Proving the Power of the Internet
“Musings of a Pig Farmer”
by Larry Sailer
This past week has been a whirlwind of activity. Not only am I trying to get my crops harvested, but I’ve been swamped with calls from the media for interviews. In just two days’ time, I received calls from Reuter’s, Fox News Network and a network from Japan! This is on top of the Franklin County’s Harvest Tour 2012 for bloggers.
These media inquiries really took me by surprise and served as a real eye opener to me about the power of the Internet. A hog farmer — in the middle of farm country in North Central Iowa — is not someone or someplace that comes readily to mind as the center of media attention. Through Google and interviews and blogs, however, it’s not possible to hide on the farm any more.
When I set out to share the story of farming and to listen to what people removed from the farm were concerned about, I didn’t really think about how exposed I would become. I have to tell you this farmer would just as soon hide in the hog barn as be in the spotlight. Yet, here I am being featured by national media outlets. Crazy!
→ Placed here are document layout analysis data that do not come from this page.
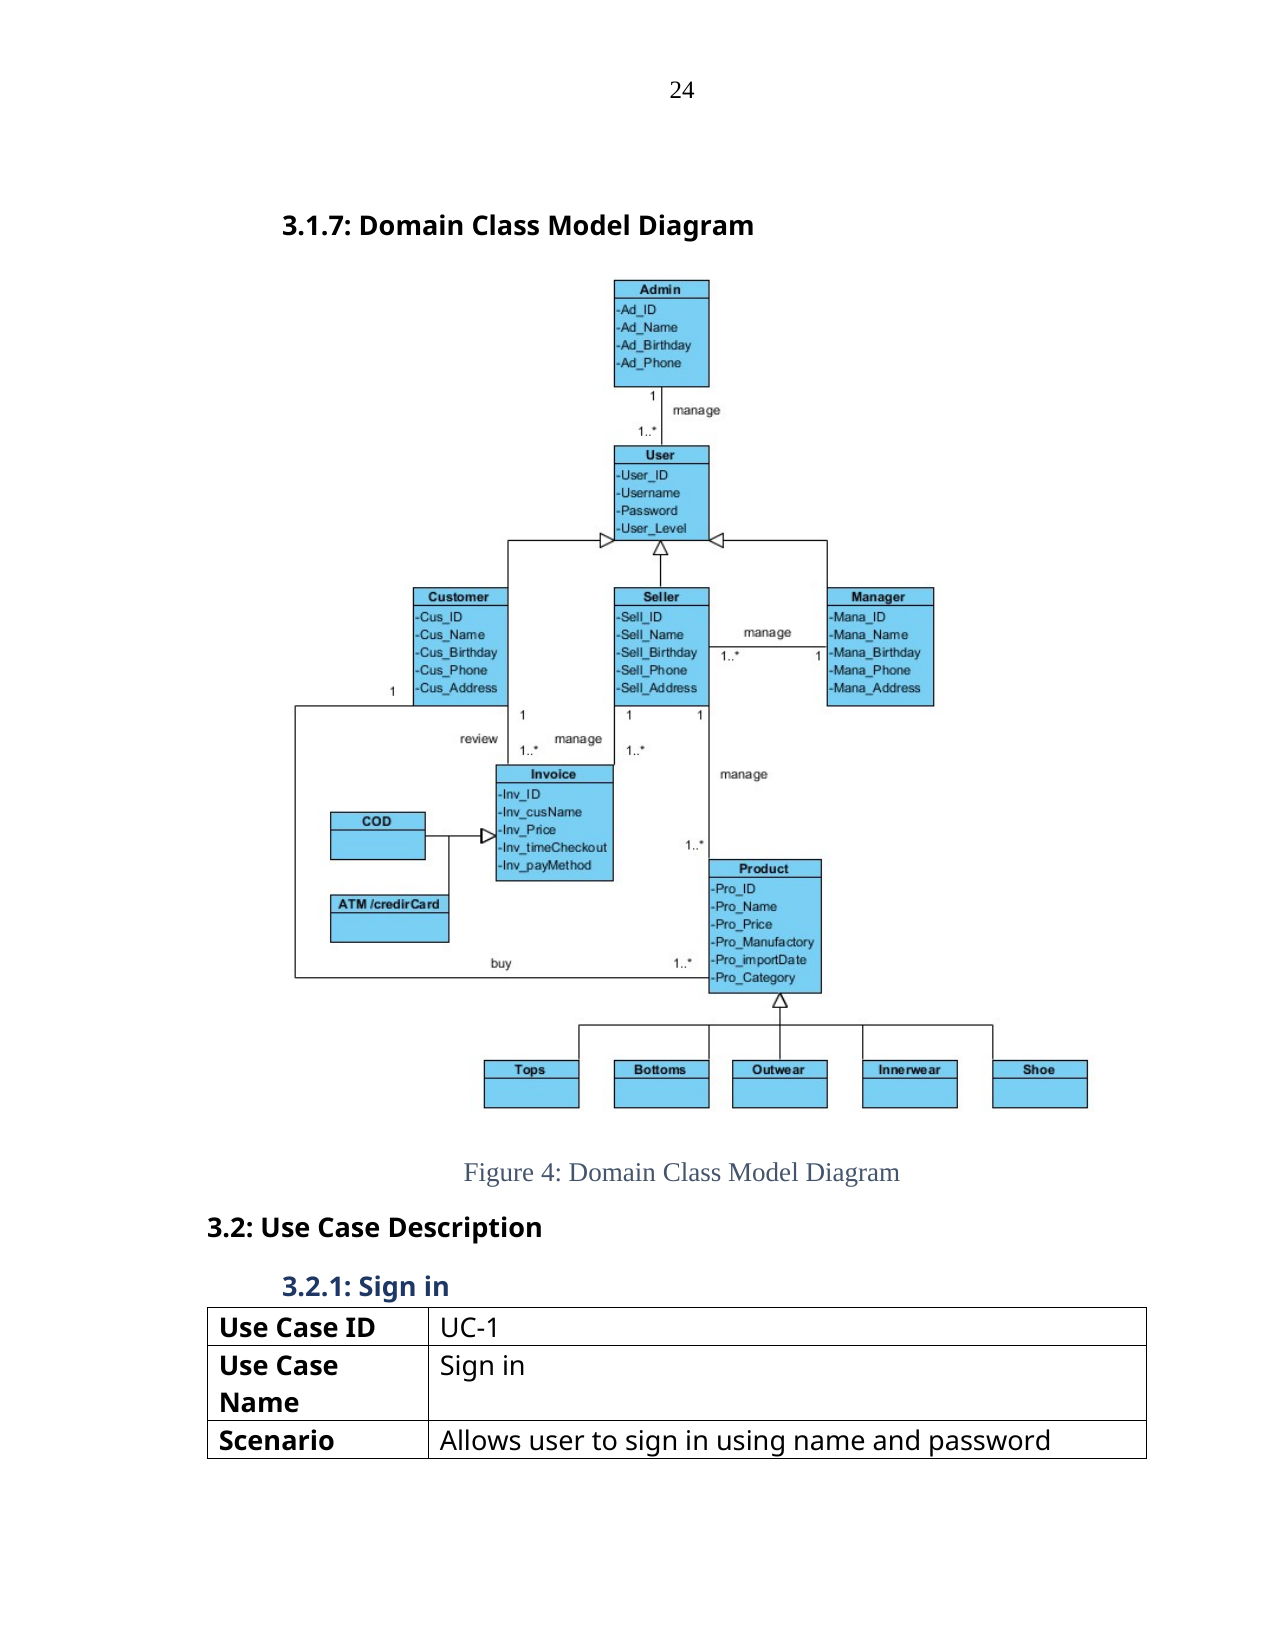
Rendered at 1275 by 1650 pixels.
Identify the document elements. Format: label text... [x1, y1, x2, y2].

picture [206, 262, 1120, 1125]
table_cell Use Case Name [208, 1346, 428, 1420]
subtitle 3.2.1: Sign in [207, 1267, 1157, 1304]
table_header Use Case ID [208, 1308, 428, 1345]
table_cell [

The first interview with Reuter’s was pretty painless. We talked on the phone for about 10 minutes, discussing the “Farm Bill”. Pretty easy stuff. I always try to talk about what I know and what affects me here in Iowa. The Farm Bill is such a complicated piece of legislation that I’m not surprised it’s so difficult to reach consensus. Not only is farming and ranching very diverse across this country, but the SNAP program and so many other issues are wrapped up in the same bill. On top of that, Congress is trying to reduce the budget. No wonder the Farm Bill has yet to pass!
Fox News wanted to talk about the upcoming election and what I think are the most important issues. Now I know they’re going to trim what I say into about 15 or maybe 30 seconds. Believe me, that does not cover my thoughts. I can’t wait to view it this Thursday to see what Fox chose as my sound bite. They did video our soybean harvest to give viewers a farming flavor.
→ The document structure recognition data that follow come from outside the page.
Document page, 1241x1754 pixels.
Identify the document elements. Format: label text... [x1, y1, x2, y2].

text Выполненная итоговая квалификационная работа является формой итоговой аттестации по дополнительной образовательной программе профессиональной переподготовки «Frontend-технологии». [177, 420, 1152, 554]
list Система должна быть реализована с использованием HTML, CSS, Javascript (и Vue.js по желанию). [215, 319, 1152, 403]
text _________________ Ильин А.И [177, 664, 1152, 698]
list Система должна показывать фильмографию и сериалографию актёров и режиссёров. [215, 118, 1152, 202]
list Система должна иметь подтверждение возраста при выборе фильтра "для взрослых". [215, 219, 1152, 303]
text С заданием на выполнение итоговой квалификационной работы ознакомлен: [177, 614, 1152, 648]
The next video crew was from Japan, and they were on my farm for two full days. This will have to be a whole new blog, which I plan to post in a couple weeks.
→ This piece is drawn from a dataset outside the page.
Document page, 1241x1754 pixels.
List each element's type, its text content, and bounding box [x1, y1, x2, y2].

I do want to talk about our Franklin County Harvest Bloggers Tour, which is held (1) to showcase our county’s tourism attractions and (2) to help non-farmers understand how their food is raised. This is the second year that I’ve been involved with this event. I’m including pictures shared by Deb Brown. Pictures show the people involved much better than I can describe this tour.
I survived last week and even harvested some crop with the help of my family. Special thanks to my wife, Janice, who kindly made food and ran after me for three days. My son Corey and grandson Devin drove combine plus daughter Charlotte helped make food and brought along more Grandkids, Darin and Carlie, to make my place a little more video friendly.
I can understand why many farmers resist doing this type of sharing because it does take time and effort. Plus, it exposes a very personal part of our lives to the world. But if we want to have a conversation with the people who consume what we produce — and help them understand why we do what we do — then we need to be transparent. We must let them see inside our operations.